蔦森志保生徒会長が言っていたキャンプファイヤーは、最終日、今日の夜に行なわれる。火はすでに燃え盛っており、列に並ぶ生徒たちを歓迎するようだ。
「オリエンテーションの締めは、キャンプファイヤーとバーベキューと、ダンスです。ダンスのほうは、練習したからわかるわよね?」
志保の声に、祐介は大翔にそっと話しかけてきた。
「なぁ、おまえ、自信ある?」
「ダンスの? いや、まだまだ及びませんで……」
大翔は、指先で頬を掻いた。そうだよなぁ、と祐介が腕組みでうなずく。
「練習のときは、相手の女子もいなかったし。エア女子との練習が、リアル女子を前に通用するかは未知数だな……」
「そんな、大袈裟な」
志保は、火を扱う注意を述べていて、人前に立つのに慣れた教師よりもなお堂々としている姿は、思わず見惚れてしまうくらいだ。

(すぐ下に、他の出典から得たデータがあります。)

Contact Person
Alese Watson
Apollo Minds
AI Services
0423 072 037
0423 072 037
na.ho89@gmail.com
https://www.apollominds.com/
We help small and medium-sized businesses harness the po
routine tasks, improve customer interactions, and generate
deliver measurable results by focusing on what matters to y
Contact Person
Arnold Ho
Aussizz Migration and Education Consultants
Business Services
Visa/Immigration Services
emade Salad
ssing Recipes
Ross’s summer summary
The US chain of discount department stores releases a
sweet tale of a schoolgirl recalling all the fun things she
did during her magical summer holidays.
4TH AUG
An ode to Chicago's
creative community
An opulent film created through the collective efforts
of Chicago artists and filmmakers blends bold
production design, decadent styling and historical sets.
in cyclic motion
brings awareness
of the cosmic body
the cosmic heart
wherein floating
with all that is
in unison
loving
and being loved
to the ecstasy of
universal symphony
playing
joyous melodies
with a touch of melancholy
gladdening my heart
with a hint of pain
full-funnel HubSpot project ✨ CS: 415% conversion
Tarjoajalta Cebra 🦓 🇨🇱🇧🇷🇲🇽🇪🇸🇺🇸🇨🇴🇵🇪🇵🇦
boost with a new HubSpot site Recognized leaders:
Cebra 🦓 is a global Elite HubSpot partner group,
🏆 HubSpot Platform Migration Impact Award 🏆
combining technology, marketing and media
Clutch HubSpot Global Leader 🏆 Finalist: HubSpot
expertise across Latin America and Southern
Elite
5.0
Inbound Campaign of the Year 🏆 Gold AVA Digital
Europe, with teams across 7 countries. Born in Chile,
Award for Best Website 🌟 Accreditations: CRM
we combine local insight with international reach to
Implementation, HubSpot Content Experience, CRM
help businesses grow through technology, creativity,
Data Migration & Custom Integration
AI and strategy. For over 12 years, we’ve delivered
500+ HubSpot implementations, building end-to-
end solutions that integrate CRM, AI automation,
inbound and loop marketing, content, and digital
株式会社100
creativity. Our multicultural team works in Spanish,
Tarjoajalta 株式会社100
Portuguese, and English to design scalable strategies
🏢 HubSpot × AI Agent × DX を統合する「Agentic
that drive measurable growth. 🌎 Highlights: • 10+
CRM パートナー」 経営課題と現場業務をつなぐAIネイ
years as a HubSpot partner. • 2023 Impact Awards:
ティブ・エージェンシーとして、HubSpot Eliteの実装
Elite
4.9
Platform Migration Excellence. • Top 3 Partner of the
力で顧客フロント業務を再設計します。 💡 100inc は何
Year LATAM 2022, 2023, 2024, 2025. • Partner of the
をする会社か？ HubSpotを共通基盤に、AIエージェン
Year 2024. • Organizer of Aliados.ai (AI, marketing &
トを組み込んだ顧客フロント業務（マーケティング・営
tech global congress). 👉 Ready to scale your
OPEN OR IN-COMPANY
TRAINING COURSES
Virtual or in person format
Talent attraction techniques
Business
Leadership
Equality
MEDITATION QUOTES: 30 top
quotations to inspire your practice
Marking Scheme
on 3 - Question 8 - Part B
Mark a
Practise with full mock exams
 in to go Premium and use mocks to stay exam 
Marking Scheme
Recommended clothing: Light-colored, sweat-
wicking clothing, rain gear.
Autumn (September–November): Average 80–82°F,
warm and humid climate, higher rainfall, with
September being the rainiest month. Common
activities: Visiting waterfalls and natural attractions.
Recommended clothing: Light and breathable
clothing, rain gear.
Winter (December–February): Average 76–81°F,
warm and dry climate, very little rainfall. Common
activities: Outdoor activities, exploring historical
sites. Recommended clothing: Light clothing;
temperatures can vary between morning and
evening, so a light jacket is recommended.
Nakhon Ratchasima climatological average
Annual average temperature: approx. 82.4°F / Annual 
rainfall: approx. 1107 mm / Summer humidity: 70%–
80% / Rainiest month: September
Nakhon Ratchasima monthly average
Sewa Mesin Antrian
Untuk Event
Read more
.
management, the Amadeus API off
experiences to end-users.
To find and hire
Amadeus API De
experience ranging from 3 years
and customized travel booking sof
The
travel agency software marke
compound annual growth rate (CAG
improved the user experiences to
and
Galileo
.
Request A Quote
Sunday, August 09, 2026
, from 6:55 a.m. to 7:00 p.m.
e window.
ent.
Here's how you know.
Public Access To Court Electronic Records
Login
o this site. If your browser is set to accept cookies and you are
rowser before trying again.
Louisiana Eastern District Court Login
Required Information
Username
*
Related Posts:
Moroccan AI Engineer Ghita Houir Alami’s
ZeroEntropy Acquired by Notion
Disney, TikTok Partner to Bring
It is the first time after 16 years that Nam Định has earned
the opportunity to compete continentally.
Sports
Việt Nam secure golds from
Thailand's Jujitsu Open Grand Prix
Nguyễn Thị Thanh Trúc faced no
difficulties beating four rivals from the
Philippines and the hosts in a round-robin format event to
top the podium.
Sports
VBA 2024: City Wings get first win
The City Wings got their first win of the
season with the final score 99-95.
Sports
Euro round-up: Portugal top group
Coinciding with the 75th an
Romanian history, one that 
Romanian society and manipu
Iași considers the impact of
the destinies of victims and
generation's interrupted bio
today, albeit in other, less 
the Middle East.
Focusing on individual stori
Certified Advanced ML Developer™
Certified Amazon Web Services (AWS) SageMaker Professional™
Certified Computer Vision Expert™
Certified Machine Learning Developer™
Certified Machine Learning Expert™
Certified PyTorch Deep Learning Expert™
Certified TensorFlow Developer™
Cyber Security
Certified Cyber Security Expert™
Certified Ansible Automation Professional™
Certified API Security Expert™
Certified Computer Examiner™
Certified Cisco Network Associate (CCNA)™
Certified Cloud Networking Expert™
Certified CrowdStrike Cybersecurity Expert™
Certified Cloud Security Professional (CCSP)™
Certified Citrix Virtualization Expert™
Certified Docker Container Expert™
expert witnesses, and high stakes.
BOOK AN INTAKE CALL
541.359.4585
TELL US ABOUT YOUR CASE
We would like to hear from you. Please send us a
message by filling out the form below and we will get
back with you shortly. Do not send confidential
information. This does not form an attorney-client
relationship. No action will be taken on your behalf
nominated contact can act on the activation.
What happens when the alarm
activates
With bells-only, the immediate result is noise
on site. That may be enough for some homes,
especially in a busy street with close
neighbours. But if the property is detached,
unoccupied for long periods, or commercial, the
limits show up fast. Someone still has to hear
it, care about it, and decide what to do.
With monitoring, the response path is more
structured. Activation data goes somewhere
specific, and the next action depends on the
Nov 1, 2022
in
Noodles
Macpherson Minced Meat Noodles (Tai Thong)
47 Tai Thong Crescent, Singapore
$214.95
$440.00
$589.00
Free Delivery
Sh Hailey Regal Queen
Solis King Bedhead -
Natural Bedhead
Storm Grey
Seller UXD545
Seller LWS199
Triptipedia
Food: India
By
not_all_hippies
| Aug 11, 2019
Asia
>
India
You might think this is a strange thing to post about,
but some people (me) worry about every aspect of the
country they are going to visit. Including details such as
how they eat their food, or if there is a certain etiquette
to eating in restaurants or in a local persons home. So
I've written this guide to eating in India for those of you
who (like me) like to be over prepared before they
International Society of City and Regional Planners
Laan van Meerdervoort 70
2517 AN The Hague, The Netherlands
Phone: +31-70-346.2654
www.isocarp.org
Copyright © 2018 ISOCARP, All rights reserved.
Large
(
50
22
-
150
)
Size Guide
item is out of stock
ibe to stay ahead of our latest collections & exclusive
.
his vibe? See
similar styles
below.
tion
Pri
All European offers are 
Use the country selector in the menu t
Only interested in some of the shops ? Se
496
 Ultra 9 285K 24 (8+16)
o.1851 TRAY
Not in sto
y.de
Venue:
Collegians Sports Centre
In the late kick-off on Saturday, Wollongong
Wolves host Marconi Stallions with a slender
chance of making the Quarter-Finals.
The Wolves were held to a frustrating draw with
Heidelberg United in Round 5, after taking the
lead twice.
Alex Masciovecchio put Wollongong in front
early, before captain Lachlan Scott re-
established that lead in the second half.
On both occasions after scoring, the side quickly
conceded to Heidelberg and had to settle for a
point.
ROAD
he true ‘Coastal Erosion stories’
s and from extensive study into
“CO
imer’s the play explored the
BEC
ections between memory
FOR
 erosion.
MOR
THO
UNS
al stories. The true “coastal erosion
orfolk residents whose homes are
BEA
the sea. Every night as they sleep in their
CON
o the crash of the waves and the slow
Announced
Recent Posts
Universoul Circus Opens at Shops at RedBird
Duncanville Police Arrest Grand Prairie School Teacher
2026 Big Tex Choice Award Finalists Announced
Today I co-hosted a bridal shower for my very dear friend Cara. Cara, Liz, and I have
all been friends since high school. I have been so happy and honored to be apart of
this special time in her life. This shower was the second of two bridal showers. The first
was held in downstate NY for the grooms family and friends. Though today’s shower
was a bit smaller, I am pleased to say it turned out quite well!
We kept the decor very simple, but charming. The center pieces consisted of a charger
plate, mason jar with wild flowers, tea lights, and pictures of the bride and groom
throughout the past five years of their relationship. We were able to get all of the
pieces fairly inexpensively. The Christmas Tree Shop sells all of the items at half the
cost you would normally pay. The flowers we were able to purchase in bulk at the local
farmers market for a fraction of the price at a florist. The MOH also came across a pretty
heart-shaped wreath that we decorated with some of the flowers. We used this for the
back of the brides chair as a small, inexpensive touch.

(あれで、祓わせろって追いかけてくるんじゃなかったらなぁ……)
目の前に並んでいる綾音と、目が合った。彼女と顔を合わせると、昨日のことが蘇る。彼女のくちびるの感覚まで思い出してしまって、大翔は慌てた。
(去れ、煩悩! そんなこと考えてる場合じゃない!)
しかし焦燥する脳裏には、あのときの綾音たまらなくかわいかった表情、濡れたくちびるの艶、重ねあわせたときの柔らかさ、甘さ。それらがひと息に蘇ってきて、大翔は志保の言葉どころではなかった。
「おい、大翔。なに百面相してるんだ?」
「うわぁっ!」
思わず声をあげてしまい、壇上の志保に睨まれる。大翔は身を小さくして、八つ当たりに祐介に非難の視線を向けた。それを綾音は楽しげに見ていて、彼女を笑わせることができたのなら、それならよかったと思ってしまう。
志保の注意事項が、終わった。一年生たちは班ごとに割り当てられたバーベキューセットの前に向かう。
班の違う綾音と、再び顔を合わせたのはダンスのときだった。
キャンプファイヤーの火も最高潮に燃えあがっている中、三拍子のワルツに合わせてのフォークダンス。ワンフレーズごとにひとりずれ、相手の女子が代わっていく中、大翔が手を取ったのは綾音だった。
「あ……」
なぜだか、ものすごく意識してしまう。彼女の柔らかい手に触れるのは初めてではないが、その小ささ、吸いつくような肌が大翔の胸を大きく跳ねさせる。
キャンプファイヤーの火に照らされた綾音は、顔が赤くなっているような気がする。
「綾音、暑いのか?」
「……違う。恥ずかしいの」
ステップを間違えずに踏みながら、綾音は小さく言った。
「おまえ、前も恥ずかしいって……男の家に押しかけて、大人の行為がどうこうって言ってたやつとは思えないなぁ」
本当に、綾音は変わったと思う。最初見たときの壮絶な美人度は変わらないものの、そこに柔らかい色が備わっている。うつむいてつぶやいたり、照れて顔を赤くしたり。以前の綾音とはまったく違う。
「だって……」
以前は、胸を押しつけてくることだって、平気だったくせに。ふわり、と鮮やかに回転した綾音は、大翔の顔を間近にくちびるを開いた。
「大翔は、違うよね」
微笑みながら、綾音はそう言う。
「呪詛喰らい(カース・イーター)の一族も、人間も、たくさん見てきたけど、大翔は全然、違うわね」
「……なにが?」
思わず慎重に聞き返してしまう。綾音はまた一歩、ぴょんと大翔に近づいた。
「大翔みたいな人、見たことないわ。今まで、知らなかったタイプ」
「そうか?」
どこが、ほかの者たちと違うというのだろう。大翔は首を捻り、そんな彼のもとに、綾音は一歩、近づいた。
「お風呂事件のときも、ちゃんと謝りに来てくれたし。しかも、ひとりで」
大翔は、しきりにまばたきをした。そんな大翔に、綾音はなおも微笑みかけてくる。
「まさか、土下座までしてくれるとは思わなかった。たいていの男はああいう場合、責任転嫁して逃げちゃうわよ?」
「そうかな……」
大翔は、頬を指先で掻く。最後に手を合わせて、ぱん、と鳴らしてワンフレーズが終わり、男子と女子は頭を下げ、別れる。
「最初はなんとも思ってなかったけど。大翔のいろんなとこを知って、意識するようになって……いろんなことが、恥ずかしくなってきたの」
「え……」
相手のいろいろな面を知って、意識するようになったのは大翔も同じだ。綾音は笑顔とともに去ってしまい、「俺もだ」と言う機会は、失われてしまった。
「俺も、なのにな……」
次に会うときにでも、言おう。女の子に先に言われてしまった悔しさを胸に、大翔は思った。